ASSIGNED TASK: In the listing below, the answer starts at the line that has "(uuid 6c967b3d-7509-42cc-b799-c64497dc7207)" and stops after the line that has "(uuid 8dd31155-7d1e-4a45-a0b3-b39c0a32adf8)"; please repeat that part exactly and nothing more.

=== Begin Enclosure ===

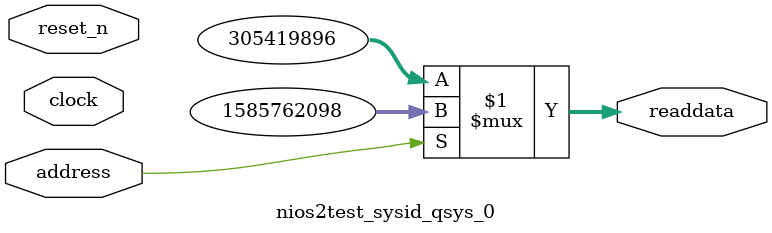
<source format=v>



// synthesis translate_off
`timescale 1ns / 1ps
// synthesis translate_on

// turn off superfluous verilog processor warnings 
// altera message_level Level1 
// altera message_off 10034 10035 10036 10037 10230 10240 10030 

module nios2test_sysid_qsys_0 (
               // inputs:
                address,
                clock,
                reset_n,

               // outputs:
                readdata
             )
;

  output  [ 31: 0] readdata;
  input            address;
  input            clock;
  input            reset_n;

  wire    [ 31: 0] readdata;
  //control_slave, which is an e_avalon_slave
  assign readdata = address ? 1585762098 : 305419896;

endmodule



</source>
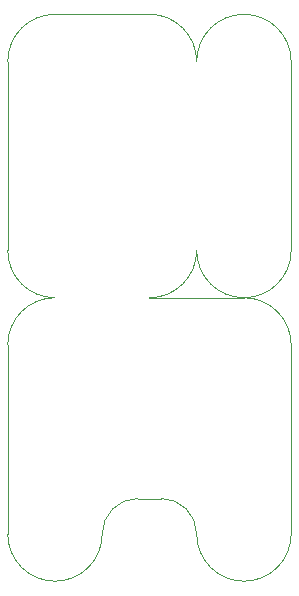
<source format=gm1>
G04 #@! TF.FileFunction,Profile,NP*
%FSLAX46Y46*%
G04 Gerber Fmt 4.6, Leading zero omitted, Abs format (unit mm)*
G04 Created by KiCad (PCBNEW (2015-08-15 BZR 6092)-product) date 2/28/2016 1:55:58 PM*
%MOMM*%
G01*
G04 APERTURE LIST*
%ADD10C,0.100000*%
G04 APERTURE END LIST*
D10*
X148000000Y-60000000D02*
X156000000Y-60000000D01*
X144000000Y-104000000D02*
X144000000Y-88000000D01*
X164000000Y-84000000D02*
X156000000Y-84000000D01*
X160000000Y-64000000D02*
G75*
G03X156000000Y-60000000I-4000000J0D01*
G01*
X164000000Y-60000000D02*
G75*
G03X160000000Y-64000000I0J-4000000D01*
G01*
X160000000Y-80000000D02*
G75*
G03X164000000Y-84000000I4000000J0D01*
G01*
X156000000Y-84000000D02*
G75*
G03X160000000Y-80000000I0J4000000D01*
G01*
X144000000Y-64000000D02*
X144000000Y-80000000D01*
X168000000Y-64000000D02*
X168000000Y-72000000D01*
X144000000Y-80000000D02*
G75*
G03X148000000Y-84000000I4000000J0D01*
G01*
X148000000Y-60000000D02*
G75*
G03X144000000Y-64000000I0J-4000000D01*
G01*
X168000000Y-64000000D02*
G75*
G03X164000000Y-60000000I-4000000J0D01*
G01*
X164000000Y-84000000D02*
G75*
G03X168000000Y-80000000I0J4000000D01*
G01*
X155000000Y-101000000D02*
X157000000Y-101000000D01*
X155000000Y-101000000D02*
G75*
G03X152000000Y-104000000I0J-3000000D01*
G01*
X160000000Y-104000000D02*
G75*
G03X157000000Y-101000000I-3000000J0D01*
G01*
X160000000Y-104000000D02*
G75*
G03X164000000Y-108000000I4000000J0D01*
G01*
X148000000Y-108000000D02*
G75*
G03X152000000Y-104000000I0J4000000D01*
G01*
X168000000Y-72000000D02*
X168000000Y-80000000D01*
X168000000Y-104000000D02*
X168000000Y-88000000D01*
X144000000Y-104000000D02*
G75*
G03X148000000Y-108000000I4000000J0D01*
G01*
X164000000Y-108000000D02*
G75*
G03X168000000Y-104000000I0J4000000D01*
G01*
X168000000Y-88000000D02*
G75*
G03X164000000Y-84000000I-4000000J0D01*
G01*
X148000000Y-84000000D02*
G75*
G03X144000000Y-88000000I0J-4000000D01*
G01*
M02*

</source>
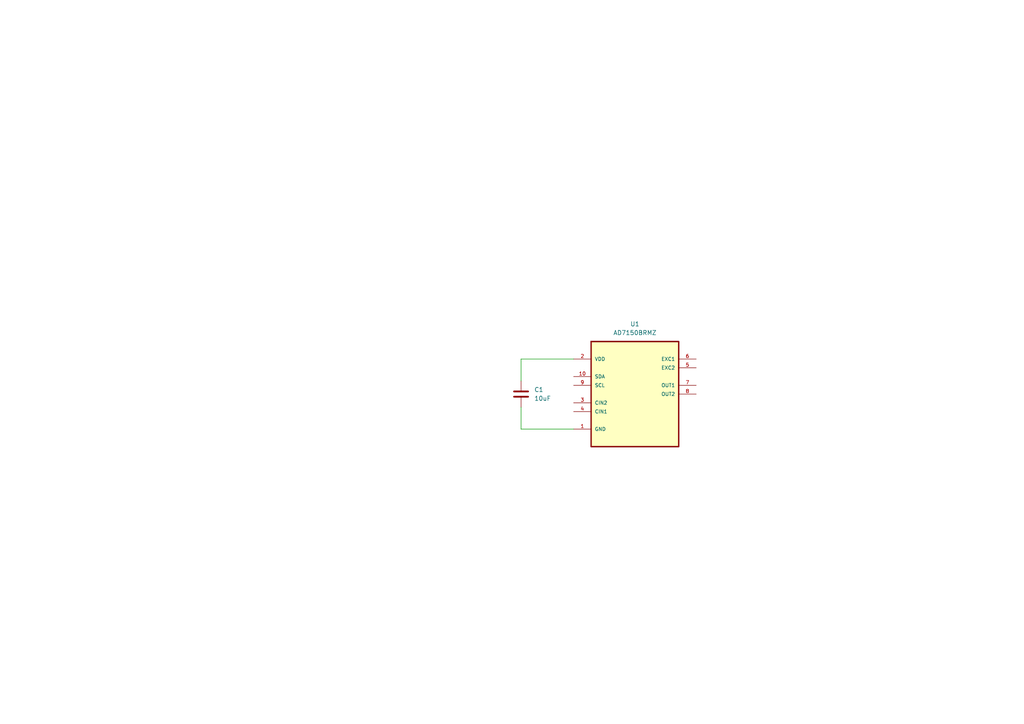
<source format=kicad_sch>
(kicad_sch (version 20230121) (generator eeschema)

  (uuid 0af505e0-95df-41c2-86c6-c66100d85f83)

  (paper "A4")

  


  (wire (pts (xy 151.13 110.49) (xy 151.13 104.14))
    (stroke (width 0) (type default))
    (uuid 4e30cd35-de58-4564-9143-2ab61609bc55)
  )
  (wire (pts (xy 151.13 118.11) (xy 151.13 124.46))
    (stroke (width 0) (type default))
    (uuid 52e7e351-fec0-4b54-b738-70cc3fc03d4a)
  )
  (wire (pts (xy 151.13 104.14) (xy 166.37 104.14))
    (stroke (width 0) (type default))
    (uuid 586bed74-1119-4a9d-b7d4-0535765880b6)
  )
  (wire (pts (xy 151.13 124.46) (xy 166.37 124.46))
    (stroke (width 0) (type default))
    (uuid 6c967b3d-7509-42cc-b799-c64497dc7207)
  )

  (symbol (lib_id "Device:C") (at 151.13 114.3 0) (unit 1)
    (in_bom yes) (on_board yes) (dnp no) (fields_autoplaced)
    (uuid 8dd31155-7d1e-4a45-a0b3-b39c0a32adf8)
    (property "Reference" "C1" (at 154.94 113.03 0)
      (effects (font (size 1.27 1.27)) (justify left))
    )
    (property "Value" "10uF" (at 154.94 115.57 0)
      (effects (font (size 1.27 1.27)) (justify left))
    )
    (property "Footprint" "" (at 152.0952 118.11 0)
      (effects (font (size 1.27 1.27)) hide)
    )
    (property "Datasheet" "~" (at 151.13 114.3 0)
      (effects (font (size 1.27 1.27)) hide)
    )
    (pin "2" (uuid 161c9e45-d839-4eb9-9d52-a4fe555fc893))
    (pin "1" (uuid 97c55702-9cab-412a-8ee0-8c2d52f0dfae))
    (instances
      (project "CapacitanceBoard"
        (path "/0af505e0-95df-41c2-86c6-c66100d85f83"
          (reference "C1") (unit 1)
        )
      )
    )
  )

  (symbol (lib_id "AD7150BRMZ:AD7150BRMZ") (at 184.15 111.76 0) (unit 1)
    (in_bom yes) (on_board yes) (dnp no) (fields_autoplaced)
    (uuid a4552634-98ed-4354-a2d0-e0b58a03c655)
    (property "Reference" "U1" (at 184.15 93.98 0)
      (effects (font (size 1.27 1.27)))
    )
    (property "Value" "AD7150BRMZ" (at 184.15 96.52 0)
      (effects (font (size 1.27 1.27)))
    )
    (property "Footprint" "AD7150BRMZ:SOP50P490X110-10N" (at 184.15 111.76 0)
      (effects (font (size 1.27 1.27)) (justify bottom) hide)
    )
    (property "Datasheet" "" (at 184.15 111.76 0)
      (effects (font (size 1.27 1.27)) hide)
    )
    (property "MF" "Analog Devices" (at 184.15 111.76 0)
      (effects (font (size 1.27 1.27)) (justify bottom) hide)
    )
    (property "Description" "\nUltra-Low Power, 2-Channel, Capacitance Converter for Proximity Sensing\n" (at 184.15 111.76 0)
      (effects (font (size 1.27 1.27)) (justify bottom) hide)
    )
    (property "PACKAGE" "MSOP-10" (at 184.15 111.76 0)
      (effects (font (size 1.27 1.27)) (justify bottom) hide)
    )
    (property "MPN" "AD7150BRMZ" (at 184.15 111.76 0)
      (effects (font (size 1.27 1.27)) (justify bottom) hide)
    )
    (property "Price" "None" (at 184.15 111.76 0)
      (effects (font (size 1.27 1.27)) (justify bottom) hide)
    )
    (property "Package" "MSOP-10 Analog Devices" (at 184.15 111.76 0)
      (effects (font (size 1.27 1.27)) (justify bottom) hide)
    )
    (property "OC_FARNELL" "1563482" (at 184.15 111.76 0)
      (effects (font (size 1.27 1.27)) (justify bottom) hide)
    )
    (property "SnapEDA_Link" "https://www.snapeda.com/parts/AD7150BRMZ/Analog+Devices/view-part/?ref=snap" (at 184.15 111.76 0)
      (effects (font (size 1.27 1.27)) (justify bottom) hide)
    )
    (property "MP" "AD7150BRMZ" (at 184.15 111.76 0)
      (effects (font (size 1.27 1.27)) (justify bottom) hide)
    )
    (property "Purchase-URL" "https://www.snapeda.com/api/url_track_click_mouser/?unipart_id=9052&manufacturer=Analog Devices&part_name=AD7150BRMZ&search_term=None" (at 184.15 111.76 0)
      (effects (font (size 1.27 1.27)) (justify bottom) hide)
    )
    (property "SUPPLIER" "Analog Devices" (at 184.15 111.76 0)
      (effects (font (size 1.27 1.27)) (justify bottom) hide)
    )
    (property "OC_NEWARK" "64M7550" (at 184.15 111.76 0)
      (effects (font (size 1.27 1.27)) (justify bottom) hide)
    )
    (property "Availability" "In Stock" (at 184.15 111.76 0)
      (effects (font (size 1.27 1.27)) (justify bottom) hide)
    )
    (property "Check_prices" "https://www.snapeda.com/parts/AD7150BRMZ/Analog+Devices/view-part/?ref=eda" (at 184.15 111.76 0)
      (effects (font (size 1.27 1.27)) (justify bottom) hide)
    )
    (pin "10" (uuid 27e65e48-c217-4563-bed4-4b792bbef36f))
    (pin "3" (uuid e3d169b1-392c-4530-9c0e-2c6d24b14a6f))
    (pin "7" (uuid ced272c1-a7ac-4e5f-806f-4e64d1e4ebe1))
    (pin "8" (uuid b7fb7453-6217-4fbf-baff-2795a9263606))
    (pin "2" (uuid beaa912f-6705-495a-beb7-ab66ccc5c465))
    (pin "4" (uuid 641bbf78-da30-4841-8109-8795c786598e))
    (pin "5" (uuid 518b560f-7c66-4615-a6df-a8930aaaa4d8))
    (pin "6" (uuid 8c2765c9-de16-4f5b-9e47-c7907932020e))
    (pin "1" (uuid 57505cd6-e44d-42ae-bda0-9b3188b7207a))
    (pin "9" (uuid ecbbbf0e-79df-4b20-a546-a2e38fa9d0f5))
    (instances
      (project "CapacitanceBoard"
        (path "/0af505e0-95df-41c2-86c6-c66100d85f83"
          (reference "U1") (unit 1)
        )
      )
    )
  )

  (sheet_instances
    (path "/" (page "1"))
  )
)

</source>
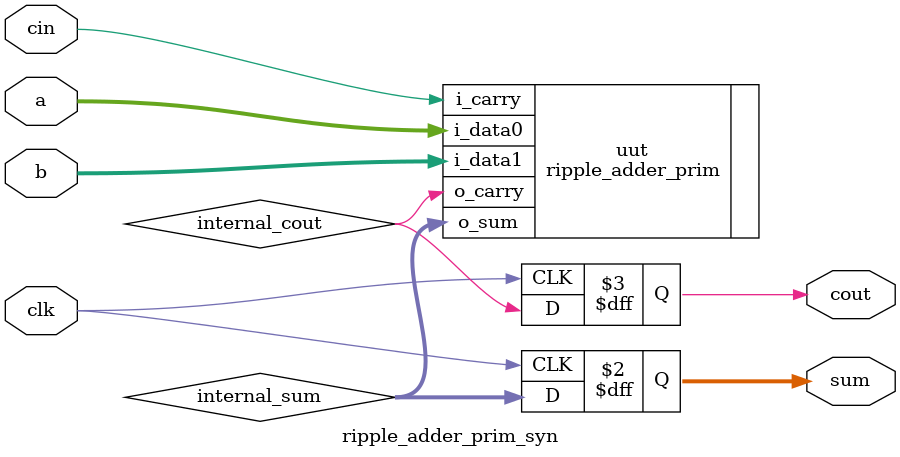
<source format=v>
module ripple_adder_prim_syn #(
    parameter WIDTH = 4
)
(input clk, input [3:0] a, b, input cin, output reg [3:0] sum, output reg cout);

  wire [3:0] internal_sum;
  wire internal_cout;

  ripple_adder_prim #(.WIDTH(WIDTH)) uut (.i_data0(a), .i_data1(b), .i_carry(cin), .o_sum(internal_sum), .o_carry(internal_cout));

  always @(posedge clk) begin
    sum <= internal_sum;
    cout <= internal_cout;
  end
endmodule
</source>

=== End Enclosure ===

OUTPUT BELOW:
    (uuid 6c967b3d-7509-42cc-b799-c64497dc7207)
  )

  (symbol (lib_id "Device:C") (at 151.13 114.3 0) (unit 1)
    (in_bom yes) (on_board yes) (dnp no) (fields_autoplaced)
    (uuid 8dd31155-7d1e-4a45-a0b3-b39c0a32adf8)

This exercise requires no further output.